Liberty herself certainly resembles classical figures of ancient Greece, half nude, and also in profile which was a technique used to depict important people well into the Roman times. So we can agree that Liberty is the dominant figure and the message she is conveying is that of freedom from tyranny, leading the way to equality. What is important to notice is that Liberty is above all the rubble, wounded and the dead, leading France into a peaceful, just and fair future.

Now have a look at the Mise en Demeure poster with Bananarchiste wearing an Anarchy symbol on his Banana costume, shouting back waving a black flag. The tricolor flag Liberty held represented the values of the revolution which were equality, classlessness and unity which is being lost to an angry banana leading the way to chaos and disorder.

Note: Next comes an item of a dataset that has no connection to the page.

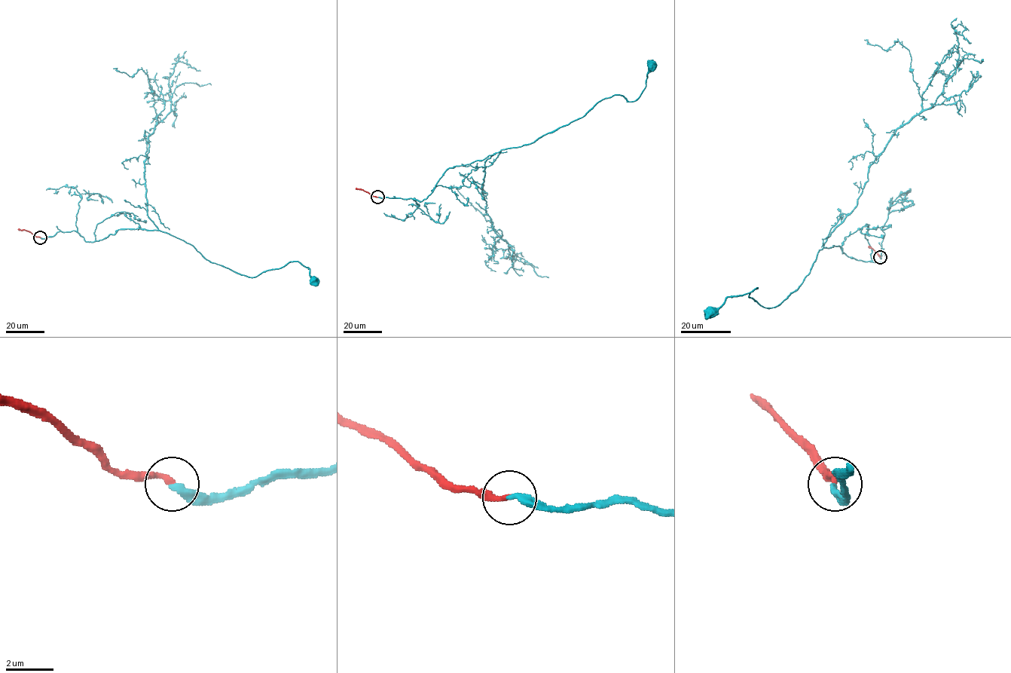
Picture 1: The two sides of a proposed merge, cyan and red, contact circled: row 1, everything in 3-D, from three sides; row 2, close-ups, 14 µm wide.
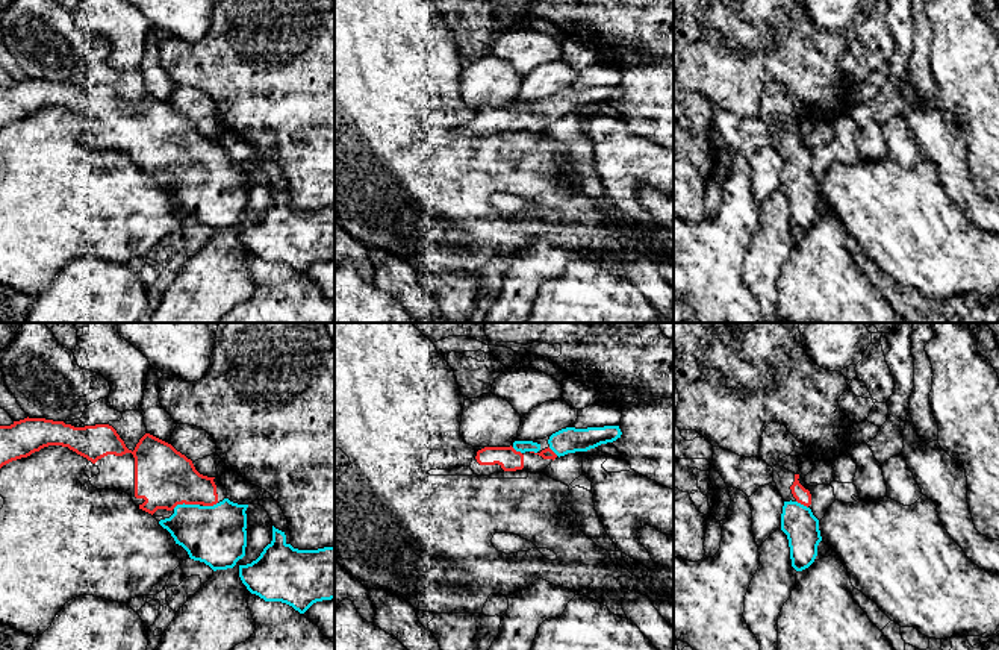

Charest’s figure in the poster is an interesting one. In the Delacroix’s painting that particular lifeless man represents the cruelty embarked on the revolutionaries by the royal troops who would shoot protesters and then drag them onto the street in order to send a message to the rest, hence his shirt being dishevelled. What are we supposed to take from the martyrdom of Charest in the poster? Isn’t he supposed to be the bad guy? Is he representing the death of democracy?

Amir Khadir in the poster is being represented by the well-dressed, middle-class man wearing a top hat, holding a gun. Isn’t that an indictment of our politicians as rich liberals who might give us a hand if it suited their agenda?

What started as genuine protests against unfair hikes, and undemocratic passing of the Bill 78, is now being usurped by a few individuals who do not believe in the system altogether and have yet to propose a better alternative; and the danger leering over the horizon is the loss of support from ordinary people just like the occupy movement.

I take a small pleasure in the fact that whoever made the Mise en Demeure poster forgot to change the tricolor flag on top of Notre Dame in the far right corner, so important in showing unity of the people and predicting a democratic future in Delacroix’s painting.